Clearly, the right of free speech ensured that an entrenched and powerful system of bigotry backed by laws of segregation and the historical customs of separation could not silence its critics. The rights of assembly and petition guaranteed that generations of Americans – civil rights advocates, labor activists, suffragettes and others – cannot not long be dispersed or silenced by government.
The amendment also provided that a free press, while sometimes shamefully slow to do so, ultimately provide a living-room-view of the horrific death spasms of a segregated society. There was no avoiding in the late 1950s and 1960s the nightly TV news views of police dogs and fire hoses loosed on fellow citizens, the magazine articles with indelible images of lynched men, and the newspaper stories and photos of bombed churches and bloody Freedom Riders.

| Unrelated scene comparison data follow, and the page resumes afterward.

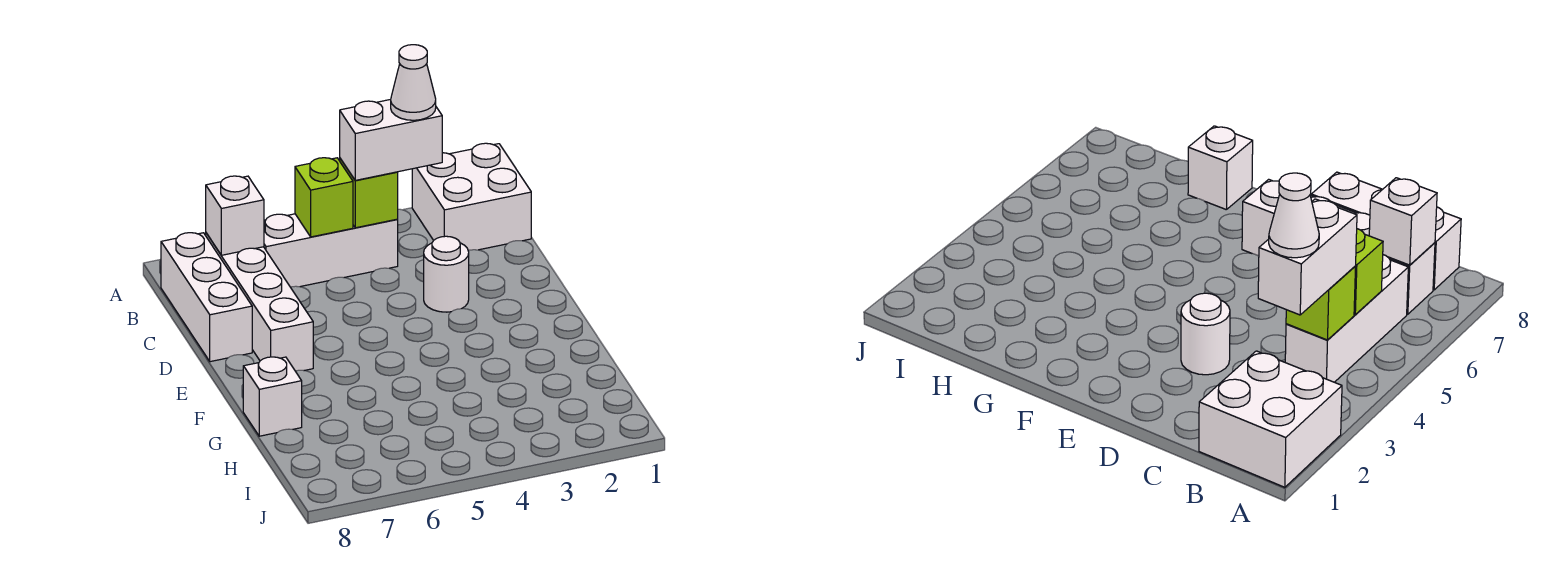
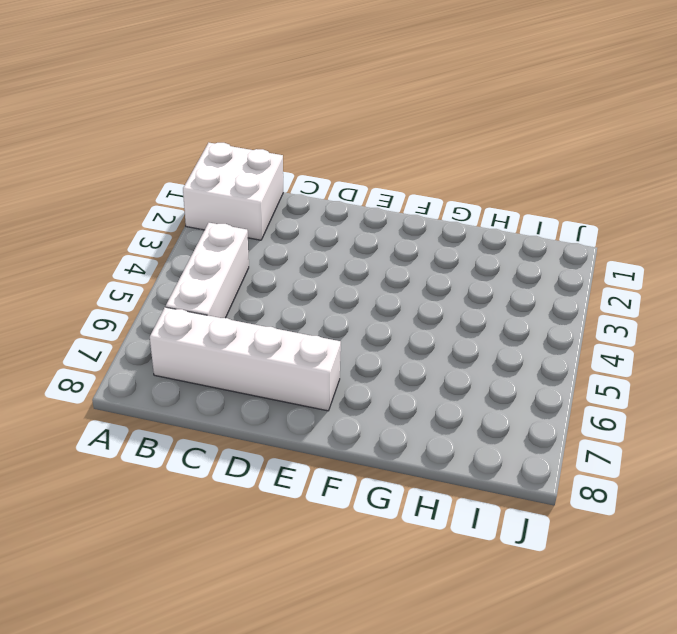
none -> white 1x3 brick [161,233,252,362]
none -> white 1x1 round brick [424,236,469,312]

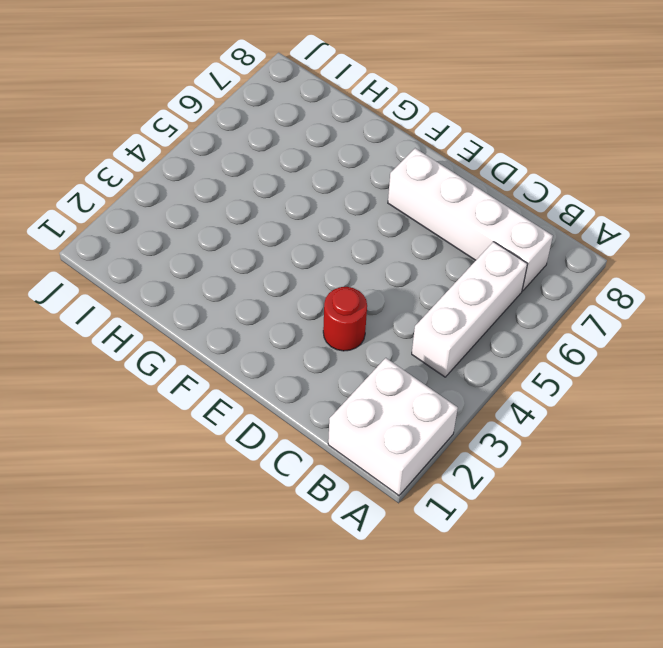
red 1x1 round brick [323,287,367,351] -> white 1x1 round brick [424,236,469,312]
none -> white 1x3 brick [161,233,252,362]
none -> white 1x1 brick [243,357,302,436]

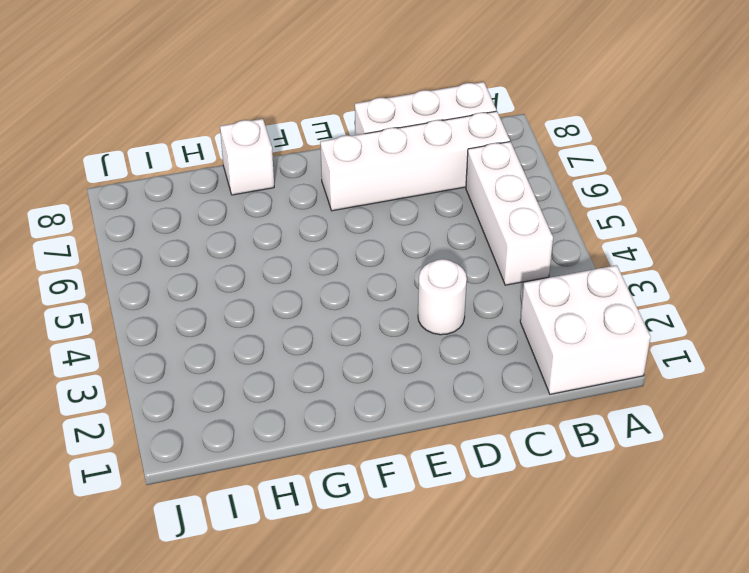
none -> lime 1x1 brick [340,159,398,228]
none -> lime 1x1 brick [295,158,353,237]

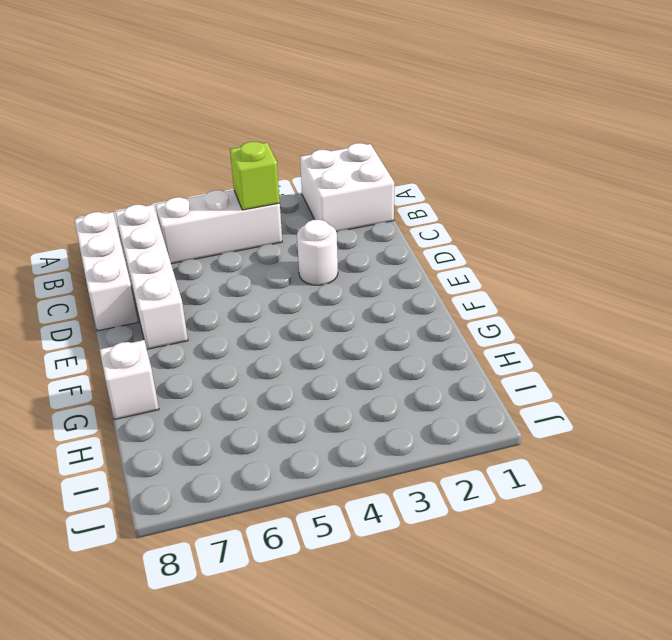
none -> lime 1x1 brick [295,158,353,237]
none -> white 1x1 brick [206,176,264,255]

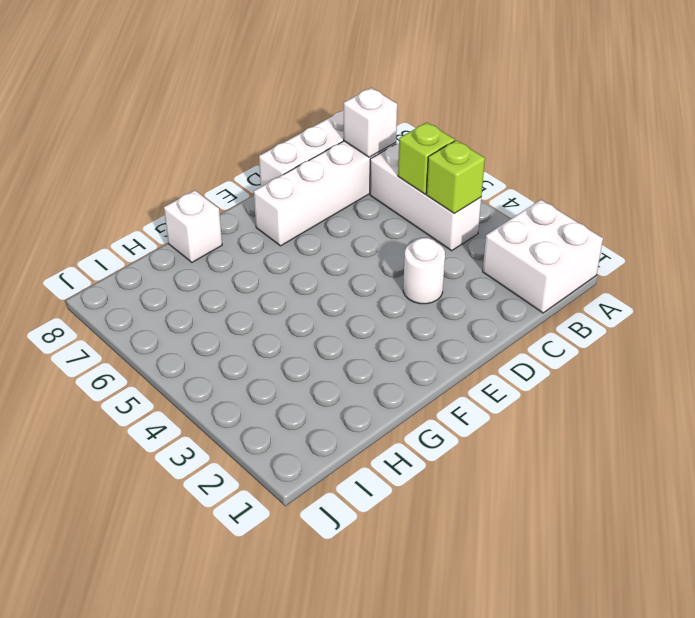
none -> white 1x2 brick [340,99,442,180]
none -> white 1x1 cone [391,45,436,120]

Just 100 years after the Civil War tore at the fabric of the Union, those freedoms provided the path for our nation to take corrective action by a new set of laws to protect voting rights and against discrimination, and to set in motion new attitudes.
Little more than one century after a nationwide controversy was sparked in 1901 when President Theodore Roosevelt invited noted African American educator Booker T. Washington to dinner at the White House, the nation saw the election in 2008 of an African American president, Barack Obama.
President Obama – standing 50 years later to the day on the same Lincoln Memorial steps from which King addressed the march – decried that unemployment for minorities is twice that of whites. Speakers at other National Mall events commemorating the March expanded the call for equality to all minorities, to gays and to immigrants. Critics also assailed the U.S. Supreme Court decision earlier this year to ending what many see as the essential voter protections of the Voting Rights Act of 1965.
Today’s battles over major issues of our day – as in King’s time, including equal rights and jobs – are both fueled by First Amendment freedoms and tempered by the “safety valve” aspect of those same rights. We have thus far used those freedoms to avoid the great fear of the Founders, the “tyranny of the majority” that could freeze policies and programs in place.
Panelists in a July 29 program at the Newseum in Washington, D.C., theorized that King’s closing words echo so strongly down the halls of our history because he spoke both to the issues and aspiration in great American experience of self-governance and self-reliance rooted in five basic freedoms of the First Amendment: religion, speech, press, assembly and petition.
“When we allow freedom to ring, when we let it ring from every city and every hamlet, from every state and every city, we will be able to speed up that day when all of God's children, black men and white men, Jews and Gentiles, Protestants and Catholics, will be able to join hands and sing in the words of the old Negro spiritual, "Free at last, Free at last, Great God almighty, We are free at last."